In the passage on London theatres, what technical term is used for a performer who is kept on the pay-list but rarely allowed to perform?

- _Given text_:
-*-*-

The exclusive privilege of the regular London theatres is equally, or in a greater degree, detrimental to the performer; for it is with difficulty that he fights his way to a London engagement, and when once received, he is too often retained for the mere purpose of being laid aside, or shelfed, as it is technically called ;-rendered, that is, a weekly burden upon the pay-list of the theatre, without being produced above four or five times in the season to exhibit his talents. Into this system the managers are forced from the necessity of their situation, which compels them to enlist in their service every performer who seems to possess buds of genius, although it ends in their being so crowded together that they have no room to blossom. In fact, many a man of talent thus brought from the active exercise of a profession, in which excellence can only arise from practice, to be paid for remaining obscure and inactive in London, and supported by what seems little short of eleemosynary bounty,

either becomes careless of his business or disgusted with it; and, in either case, stagnates in that mediocrity to which want of exercise alone will often condemn natural genius.

Thirdly, and especially, the magnitude of these theatres has occasioned them to be destined to company so scandalous, that persons not very nice in their taste of society, must yet exclaim against the abuse as a national nuisance. We are aware of the impossibility of excluding a certain description of females from public places in a corrupted metropolis like London; but in theatres of moderate size, frequented by the better class, these unfortunate persons would feel themselves compelled to wear a mask at least of decency. In the present theatres of London, the best part of the house is openly and avowedly set off for their reception; and no part of it which is open to the public at large is free from their intrusion, or at least from the open display of the disgusting improprieties to which their neighbourhood gives rise. And these houses, raised at an immense expense, are so ingeniously misconstructed, that, in the private boxes, you see too little of the play, and, in the public boxes, greatly too much of a certain description of the company. No man of delicacy would wish the female part of his family to be exposed to such scenes; no man of sense would wish to put youth, of the male sex, in the way of such temptation. This evil, if not altogether arising from the large size of the theatres, has been so incalculably increased by it, that, unless in the case of strong attraction upon the stage, prostitutes and their admirers usually form the

principal part of the audience. We censure, and with justice, the corruption of morals in Paris. But in no public place in that metropolis is vice permitted to bear so open and audacious a front as in the theatres of London. Barefaced infamy is in foreign cities never permitted to insult decency. Those who seek it must go to the haunts to which its open disclosure is limited. In London, if we would enjoy our most classical public amusement, we are braved by gross vice on the very threshold.

-*-*-

- _Some records_:
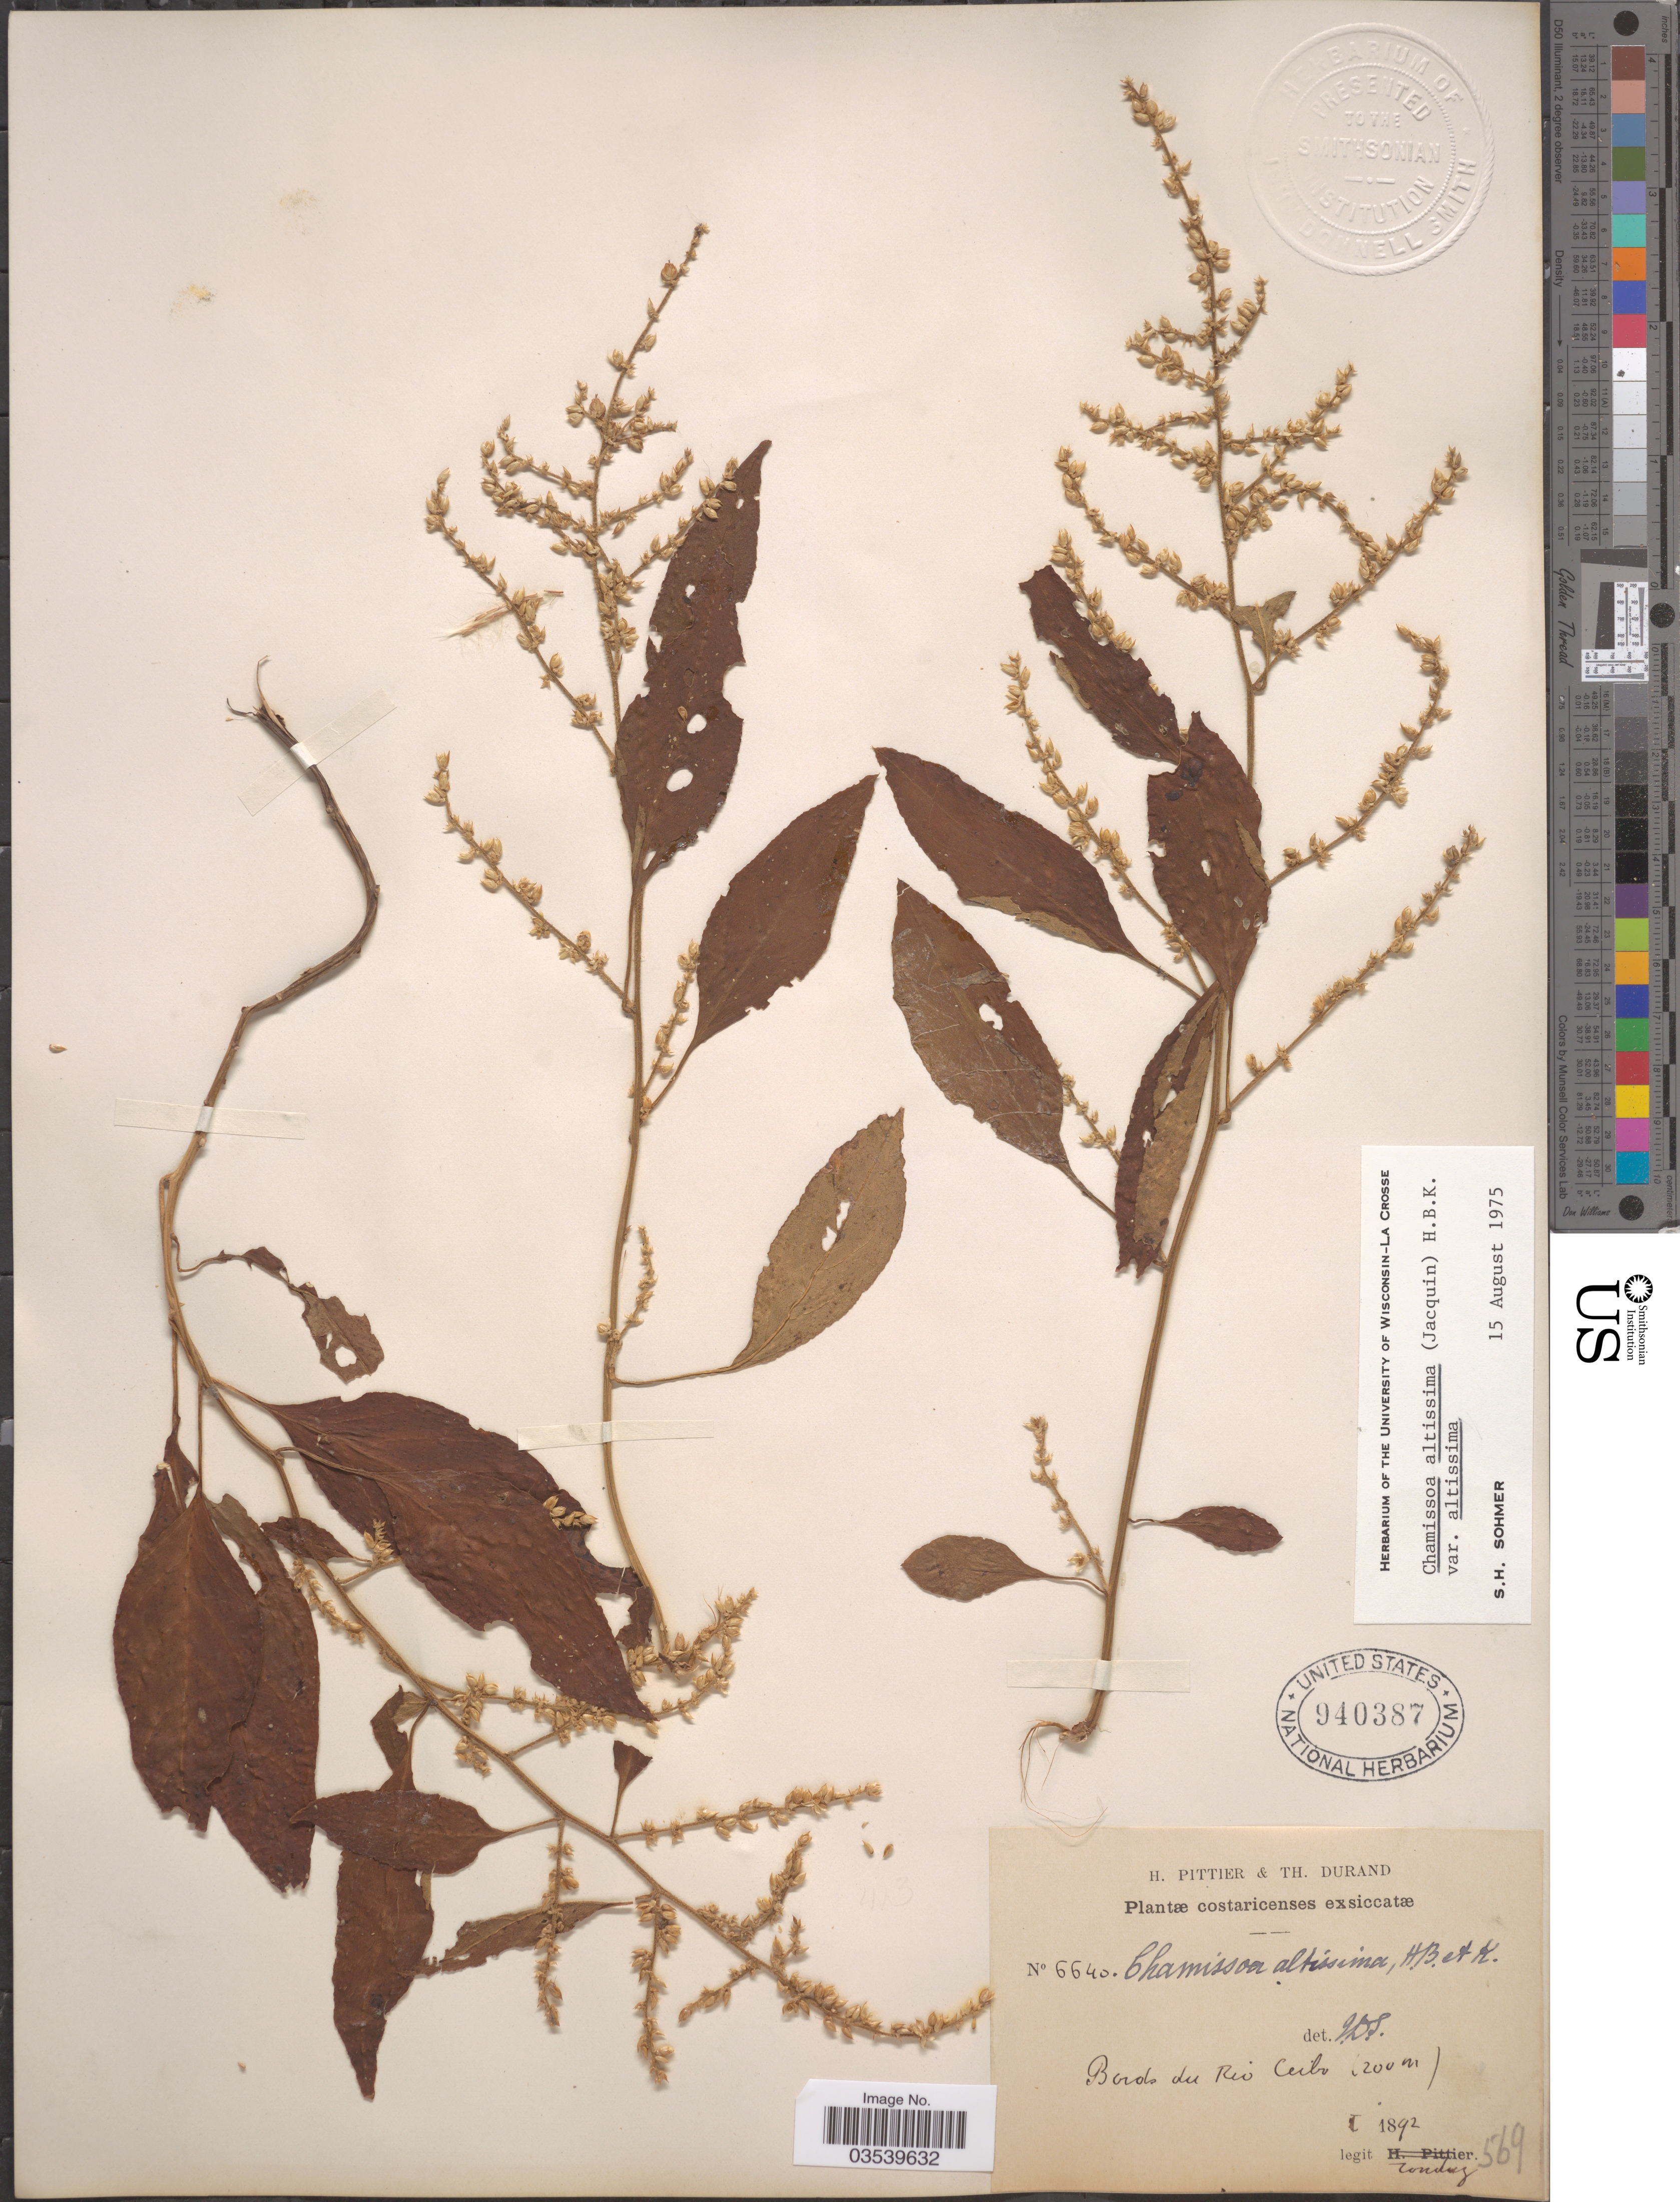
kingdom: Plantae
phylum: Tracheophyta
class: Magnoliopsida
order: Caryophyllales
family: Amaranthaceae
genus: Chamissoa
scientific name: Chamissoa altissima var. altissima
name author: (Jacq.) Kunth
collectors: Tonduz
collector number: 569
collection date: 1892-01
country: Costa Rica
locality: Bords du Rio Ceibo.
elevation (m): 200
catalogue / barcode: US 940387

-*-*-

- _The response_: Shelfed.